As Darkness Leaves
- Date:
- 1990
- Source:
- Minneapolis Institute of Art
Description
As Darkness Leaves, produced by Hagiwara Hideo in 1990, is a late-career abstract woodblock in which the artist registers the slow tonal shift of a sky and landscape as night gives way to early light. The composition is organized around a gradient between a lower zone still weighted with deep, layered darks and an upper register where softer tones — pale grays, faintly warmed mid-hues — begin to emerge through the dense ground. There is no horizon line, no rising sun, no diagrammed terrain; instead, Hagiwara concentrates on the threshold event itself, the moment when darkness has not yet fully released its grip on the visible world but is beginning to recede. The treatment continues the artist's long-standing interest in transitional atmospheric states — dawn, dusk, the edge of weather — that runs from his 1959 night prints through the early-1980s Fuji-region landscapes.
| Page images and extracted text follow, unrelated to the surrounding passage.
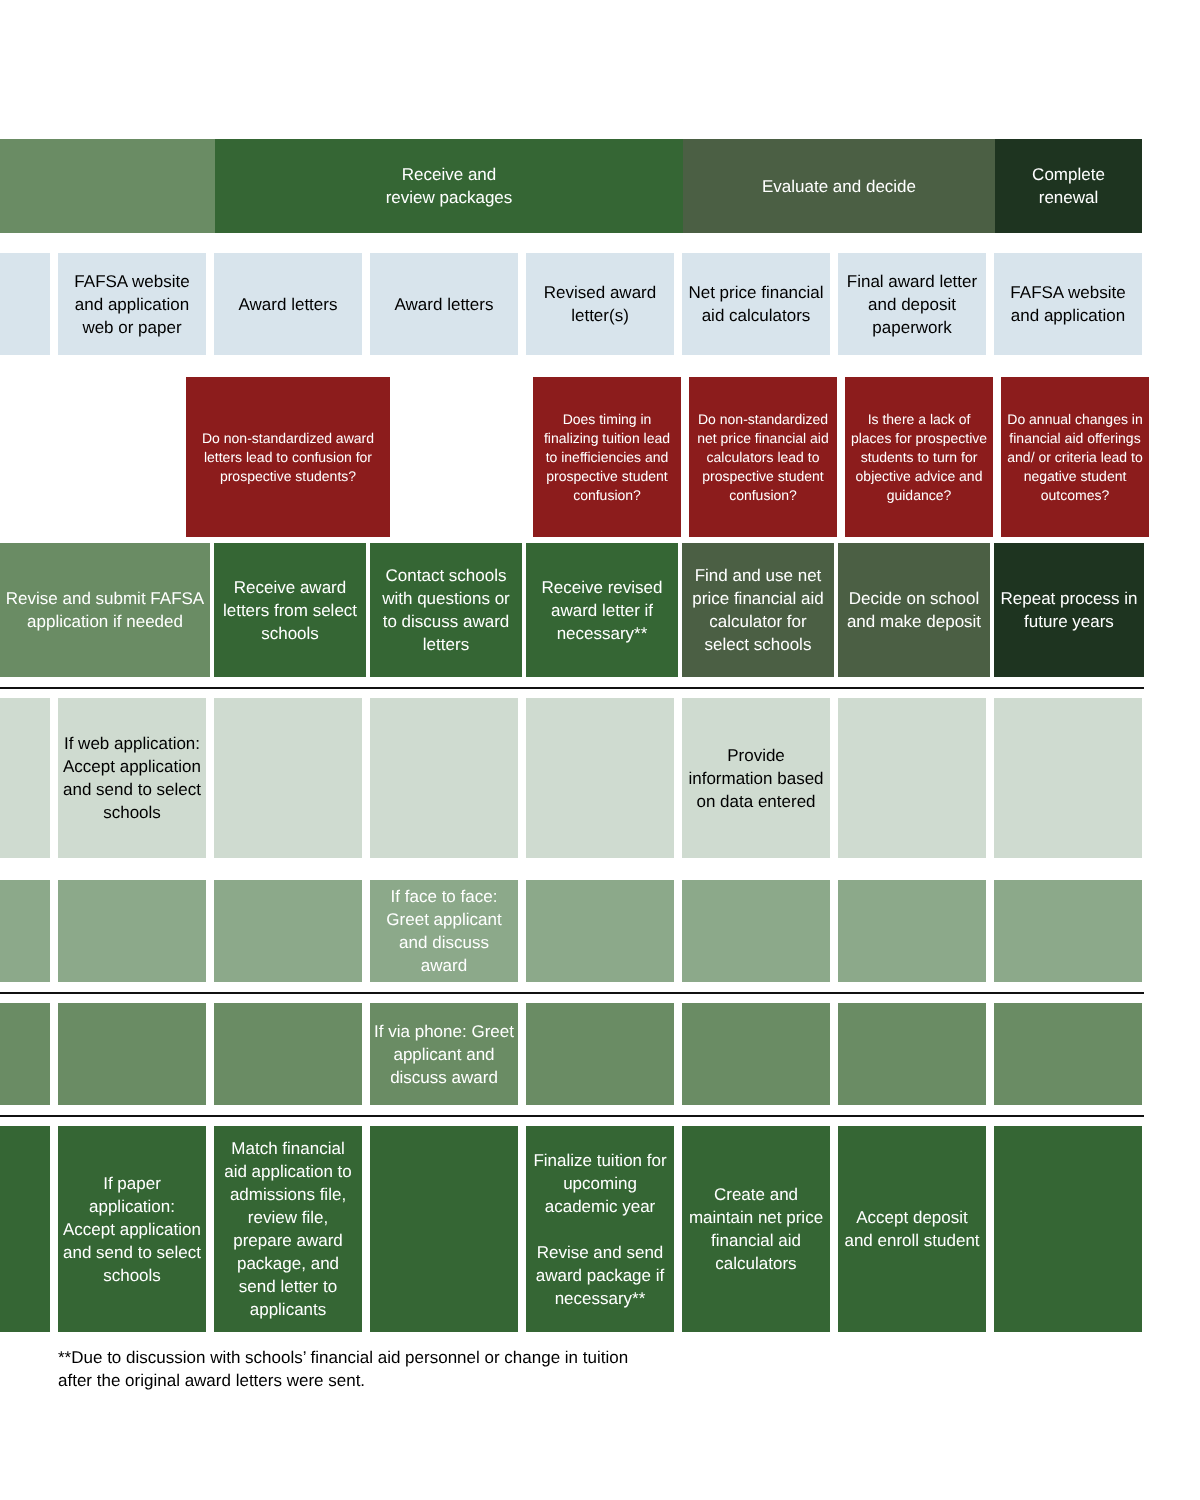Receive and
review packages
Evaluate and decide Complete
renewal
FAFSA website and application web or paper
Award letters Award letters Revised award letter(s)
Net price financial aid calculators
Final award letter and deposit paperwork
FAFSA website and application
Do non-standardized award letters lead to confusion for prospective students?
Does timing in finalizing tuition lead to inefficiencies and prospective student confusion?
Do non-standardized net price financial aid calculators lead to prospective student confusion?
Is there a lack of places for prospective students to turn for objective advice and guidance?
Do annual changes in financial aid offerings and/ or criteria lead to negative student outcomes?
Revise and submit FAFSA application if needed
Receive award letters from select schools
Contact schools with questions or to discuss award letters
Receive revised award letter if necessary**
Find and use net price financial aid calculator for select schools
Decide on school and make deposit
Repeat process in future years
If web application: Accept application and send to select schools
Provide information based on data entered
If face to face: Greet applicant and discuss award
If via phone: Greet applicant and discuss award
If paper application: Accept application and send to select schools
Match financial aid application to admissions file, review file, prepare award package, and send letter to applicants
Finalize tuition for upcoming academic year
Revise and send award package if necessary**
Create and maintain net price financial aid calculators
Accept deposit and enroll student
**Due to discussion with schools’ financial aid personnel or change in tuition
after the original award letters were sent.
As with the rest of his output, As Darkness Leaves was designed, carved, and printed by Hagiwara himself, in keeping with the sosaku-hanga (creative print) movement's foundational claim that each impression be a fully personal expression. The carved striations and modulated inking on the surface preserve direct evidence of his hand and the careful tonal calibration the subject requires. The Minneapolis Institute of Art, which holds this impression in its collection of modern Japanese prints (https://collections.artsmia.org/art/129276), positions As Darkness Leaves within a substantial holding of Hagiwara's late atmospheric work. For students of Hagiwara Hideo, the 1990 print demonstrates how confidently, even into his late seventies, he could register the slow, contemplative shift of pre-dawn light through nothing more than carved wood, layered ink, and the patience of the abstract woodblock idiom.